KARİŞ DOĞALGAZ ANLAŞMASI VE SONUÇLARI (ANALİZ)

Yapılan değerlendirmeler, işgal altındaki Filistin ile imzalanan sınır belirleme anlaşması ve Lübnan ile Suriye'nin deniz sınırlarının belirlenmesine yönelik yeni ikili eylemi sonucunda Lübnan'ın petrol ve doğalgaz zenginliğinden faydalanmasının ardından, Siyonistlerin Akdeniz'deki manevra sahasının daha da daralacağını gösteriyor. 

Görüntülenme: 696 Tarih: 27 Ekim 2022 20:27
KARİŞ DOĞALGAZ ANLAŞMASI VE SONUÇLARI (ANALİZ)

Denizde Lübnan ile işgal altındaki Filistin arasındaki sınır anlaşmazlığı meselesi neredeyse çözüm aşamasında ve eğer yeni bir gelişme olmazsa önümüzdeki hafta ve bu Ekim ayının son günlerinde Beyrut ile Tel Aviv arasında dolaylı bir anlaşma sözleşmesi imzalanacak. Lübnanlı ve İsrailli tarafların, sınır belirleme anlaşmasının iki nüshasını ayrı ayrı imzalamaları ve bunları ABD devletine ve Birleşmiş Milletler'e teslim etmeleri gerekiyor.

Ancak Lübnan'ın direnişi ve liderliğinin çabalarıyla kendi petrol ve doğalgaz zenginliklerini geri almayı başarması ve bu ülke halkının kendi doğal kaynaklarını kullanarak ekonomik krizden çıkmayı umması bir yana, görünen o ki, İşgal altındaki Filistin ile sınırları belirlemek için yapılan anlaşmanın Lübnan için başka sonuçları da olmuştur.

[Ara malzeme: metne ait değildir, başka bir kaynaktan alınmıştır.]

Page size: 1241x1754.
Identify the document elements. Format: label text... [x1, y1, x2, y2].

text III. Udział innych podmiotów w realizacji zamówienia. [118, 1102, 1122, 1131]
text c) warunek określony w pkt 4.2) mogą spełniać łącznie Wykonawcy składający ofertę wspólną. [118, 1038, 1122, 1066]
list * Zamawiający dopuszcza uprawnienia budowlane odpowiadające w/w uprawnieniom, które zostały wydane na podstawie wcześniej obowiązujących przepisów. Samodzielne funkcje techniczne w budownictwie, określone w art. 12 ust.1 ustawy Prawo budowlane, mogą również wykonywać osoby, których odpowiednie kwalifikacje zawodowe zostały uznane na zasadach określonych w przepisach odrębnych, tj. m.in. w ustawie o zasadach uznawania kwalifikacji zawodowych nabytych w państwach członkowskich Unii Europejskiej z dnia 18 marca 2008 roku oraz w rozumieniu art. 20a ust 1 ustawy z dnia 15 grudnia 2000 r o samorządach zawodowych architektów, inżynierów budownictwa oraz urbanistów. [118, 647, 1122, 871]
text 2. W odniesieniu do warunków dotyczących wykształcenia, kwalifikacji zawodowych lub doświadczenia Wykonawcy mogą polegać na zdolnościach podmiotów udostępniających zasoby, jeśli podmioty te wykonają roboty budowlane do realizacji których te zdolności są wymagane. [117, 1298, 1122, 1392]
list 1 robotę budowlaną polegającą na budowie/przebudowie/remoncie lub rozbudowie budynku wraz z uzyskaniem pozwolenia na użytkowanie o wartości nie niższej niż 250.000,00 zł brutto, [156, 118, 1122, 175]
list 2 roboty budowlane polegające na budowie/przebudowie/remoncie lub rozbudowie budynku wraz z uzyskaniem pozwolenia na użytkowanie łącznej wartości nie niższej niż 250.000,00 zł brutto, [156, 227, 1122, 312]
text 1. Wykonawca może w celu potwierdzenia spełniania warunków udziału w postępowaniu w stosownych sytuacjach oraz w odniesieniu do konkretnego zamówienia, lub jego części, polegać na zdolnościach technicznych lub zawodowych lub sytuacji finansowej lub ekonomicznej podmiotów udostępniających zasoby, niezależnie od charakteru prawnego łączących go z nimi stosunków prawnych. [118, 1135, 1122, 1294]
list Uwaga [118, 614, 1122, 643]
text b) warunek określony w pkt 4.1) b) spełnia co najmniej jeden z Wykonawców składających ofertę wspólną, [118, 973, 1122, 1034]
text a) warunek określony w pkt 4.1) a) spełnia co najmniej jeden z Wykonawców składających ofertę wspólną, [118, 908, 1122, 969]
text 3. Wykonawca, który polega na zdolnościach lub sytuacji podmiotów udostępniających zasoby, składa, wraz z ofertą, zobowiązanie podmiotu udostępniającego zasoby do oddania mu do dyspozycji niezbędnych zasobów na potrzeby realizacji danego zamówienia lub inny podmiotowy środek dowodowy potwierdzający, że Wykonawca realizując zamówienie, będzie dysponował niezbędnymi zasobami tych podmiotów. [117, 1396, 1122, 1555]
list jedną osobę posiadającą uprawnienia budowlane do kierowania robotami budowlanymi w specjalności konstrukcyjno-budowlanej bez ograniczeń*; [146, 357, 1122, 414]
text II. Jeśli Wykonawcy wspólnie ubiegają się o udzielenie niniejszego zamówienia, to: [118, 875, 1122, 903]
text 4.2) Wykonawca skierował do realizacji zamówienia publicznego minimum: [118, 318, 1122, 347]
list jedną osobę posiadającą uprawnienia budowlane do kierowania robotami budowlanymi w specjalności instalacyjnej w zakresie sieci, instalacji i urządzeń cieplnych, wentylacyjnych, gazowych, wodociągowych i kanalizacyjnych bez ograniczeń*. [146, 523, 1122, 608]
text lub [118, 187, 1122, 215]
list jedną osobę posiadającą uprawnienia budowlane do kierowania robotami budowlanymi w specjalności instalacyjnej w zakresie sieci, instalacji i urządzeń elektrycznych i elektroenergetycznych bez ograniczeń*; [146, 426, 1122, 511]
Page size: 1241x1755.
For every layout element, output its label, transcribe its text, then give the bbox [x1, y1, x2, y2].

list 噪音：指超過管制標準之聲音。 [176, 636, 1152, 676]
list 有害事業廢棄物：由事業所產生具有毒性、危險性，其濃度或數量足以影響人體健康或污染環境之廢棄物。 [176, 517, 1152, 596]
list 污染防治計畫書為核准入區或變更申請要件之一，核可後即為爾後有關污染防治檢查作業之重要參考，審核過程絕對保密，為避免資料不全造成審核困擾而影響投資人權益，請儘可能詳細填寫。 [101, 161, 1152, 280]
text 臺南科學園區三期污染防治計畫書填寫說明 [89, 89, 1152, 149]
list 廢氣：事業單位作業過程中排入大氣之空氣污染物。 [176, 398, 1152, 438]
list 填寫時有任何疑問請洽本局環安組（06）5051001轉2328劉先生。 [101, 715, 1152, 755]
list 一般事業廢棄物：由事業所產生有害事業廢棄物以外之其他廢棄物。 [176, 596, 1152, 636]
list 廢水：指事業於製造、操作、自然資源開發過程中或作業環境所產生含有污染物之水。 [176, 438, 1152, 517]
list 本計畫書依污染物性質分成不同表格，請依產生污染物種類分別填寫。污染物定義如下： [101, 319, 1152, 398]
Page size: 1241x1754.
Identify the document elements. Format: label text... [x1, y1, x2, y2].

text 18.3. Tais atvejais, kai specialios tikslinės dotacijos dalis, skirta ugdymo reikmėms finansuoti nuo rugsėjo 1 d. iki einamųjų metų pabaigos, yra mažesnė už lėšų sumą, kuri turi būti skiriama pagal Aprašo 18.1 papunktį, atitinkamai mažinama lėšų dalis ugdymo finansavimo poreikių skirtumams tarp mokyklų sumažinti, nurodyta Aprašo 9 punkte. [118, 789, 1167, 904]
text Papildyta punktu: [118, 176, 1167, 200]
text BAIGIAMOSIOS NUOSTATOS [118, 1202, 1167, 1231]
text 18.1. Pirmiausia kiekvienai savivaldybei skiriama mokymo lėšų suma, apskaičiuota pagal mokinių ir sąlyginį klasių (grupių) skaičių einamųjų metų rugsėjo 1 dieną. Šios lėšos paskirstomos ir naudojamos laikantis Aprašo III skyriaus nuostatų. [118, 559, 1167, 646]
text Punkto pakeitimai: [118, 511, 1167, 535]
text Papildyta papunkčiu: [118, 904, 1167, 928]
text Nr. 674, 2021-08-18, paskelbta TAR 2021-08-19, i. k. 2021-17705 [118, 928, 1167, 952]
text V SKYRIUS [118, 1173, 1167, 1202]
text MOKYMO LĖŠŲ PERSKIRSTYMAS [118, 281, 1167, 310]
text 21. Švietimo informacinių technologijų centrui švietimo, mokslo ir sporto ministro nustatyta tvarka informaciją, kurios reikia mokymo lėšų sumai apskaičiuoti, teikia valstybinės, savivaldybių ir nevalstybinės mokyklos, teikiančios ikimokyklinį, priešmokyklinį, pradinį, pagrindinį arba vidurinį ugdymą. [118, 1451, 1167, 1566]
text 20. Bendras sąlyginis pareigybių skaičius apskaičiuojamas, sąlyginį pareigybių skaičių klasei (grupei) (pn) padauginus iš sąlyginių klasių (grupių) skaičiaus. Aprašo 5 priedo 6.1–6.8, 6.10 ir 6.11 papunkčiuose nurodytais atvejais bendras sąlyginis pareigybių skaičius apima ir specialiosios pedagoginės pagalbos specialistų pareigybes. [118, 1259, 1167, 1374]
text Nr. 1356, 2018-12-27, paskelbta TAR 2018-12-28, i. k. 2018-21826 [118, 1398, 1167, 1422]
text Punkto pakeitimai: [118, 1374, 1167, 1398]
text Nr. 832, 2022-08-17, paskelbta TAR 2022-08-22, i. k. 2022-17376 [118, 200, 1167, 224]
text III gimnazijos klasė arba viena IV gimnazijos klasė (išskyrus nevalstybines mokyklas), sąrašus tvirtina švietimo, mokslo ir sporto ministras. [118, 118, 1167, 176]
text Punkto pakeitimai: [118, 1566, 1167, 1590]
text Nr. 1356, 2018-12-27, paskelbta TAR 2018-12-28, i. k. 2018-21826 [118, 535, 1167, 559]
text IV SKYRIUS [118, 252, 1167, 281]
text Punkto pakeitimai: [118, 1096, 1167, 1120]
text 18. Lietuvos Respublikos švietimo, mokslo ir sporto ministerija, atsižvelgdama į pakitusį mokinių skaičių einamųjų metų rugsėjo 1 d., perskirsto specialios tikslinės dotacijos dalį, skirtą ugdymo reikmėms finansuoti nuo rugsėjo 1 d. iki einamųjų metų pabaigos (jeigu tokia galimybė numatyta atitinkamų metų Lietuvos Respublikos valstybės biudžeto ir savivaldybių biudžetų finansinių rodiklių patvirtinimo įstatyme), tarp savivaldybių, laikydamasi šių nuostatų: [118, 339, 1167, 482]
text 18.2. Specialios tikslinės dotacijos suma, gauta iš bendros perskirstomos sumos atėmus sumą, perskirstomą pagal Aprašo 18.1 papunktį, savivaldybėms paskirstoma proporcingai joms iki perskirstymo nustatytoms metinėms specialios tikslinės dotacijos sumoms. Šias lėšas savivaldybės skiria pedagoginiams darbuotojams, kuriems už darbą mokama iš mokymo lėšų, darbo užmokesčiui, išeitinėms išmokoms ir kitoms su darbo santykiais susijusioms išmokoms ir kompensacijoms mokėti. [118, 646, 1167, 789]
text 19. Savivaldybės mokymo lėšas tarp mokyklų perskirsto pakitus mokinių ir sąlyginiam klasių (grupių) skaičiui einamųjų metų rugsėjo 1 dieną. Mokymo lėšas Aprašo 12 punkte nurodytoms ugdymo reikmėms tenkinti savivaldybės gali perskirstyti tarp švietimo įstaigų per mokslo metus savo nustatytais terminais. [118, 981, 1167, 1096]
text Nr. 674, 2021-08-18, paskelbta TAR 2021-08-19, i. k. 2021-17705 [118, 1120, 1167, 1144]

Lübnan ve Suriye'nin deniz sınırlarını belirlemek için girişin başlangıcı

El-Ahbar gazetesi bugün, iki gün önce Lübnan Devlet Başkanı "Mişel Avn" ve Suriye Devlet Başkanı "Beşar Esad’ın bir telefon görüşmesinde iki ülke arasındaki deniz sınırlarının çizilmesini görüştüklerini bildirdi. Suriye ve Lübnan cumhurbaşkanları arasında gerçekleşen görüşmelere göre, iki taraf deniz sınırlarındaki kendi ekonomik bölgelerinin coğrafi koordinatları ve özel hatlarına ilişkin belgeler hazırlıyor. Ayrıca Lübnan ve Suriye'de bu dosyanın takip edilmesi için heyetler oluşturulmasına karar verildi. Elbette Lübnan ile işgal altındaki Filistin arasındaki sınır belirleme anlaşmasının aksine, Lübnan ve Suriye kardeş ve dost oldukları ve birbirleriyle resmi ilişkileri olduğu için, sınırlarının belirlenmesi anlaşması herhangi bir arabulucu olmadan iki taraflı olarak yapılacak.

Öte yandan geçtiğimiz hafta, Lübnanlı ve Siyonist tarafların Amerikan elçisi Amos Hochstein tarafından hazırlanan taslak sınır belirleme anlaşmasıyla nihai mutabakata vardıklarını açıklamasının ardından, Kıbrıs Dışişleri Bakanlığı Lübnan'a resmi bir mektup göndermiş ve sınırların düzeltilmesi için iki ülke arasında, Lübnan ve işgal altındaki Filistin anlaşmasına göre diyalog başlatılmasını istedi.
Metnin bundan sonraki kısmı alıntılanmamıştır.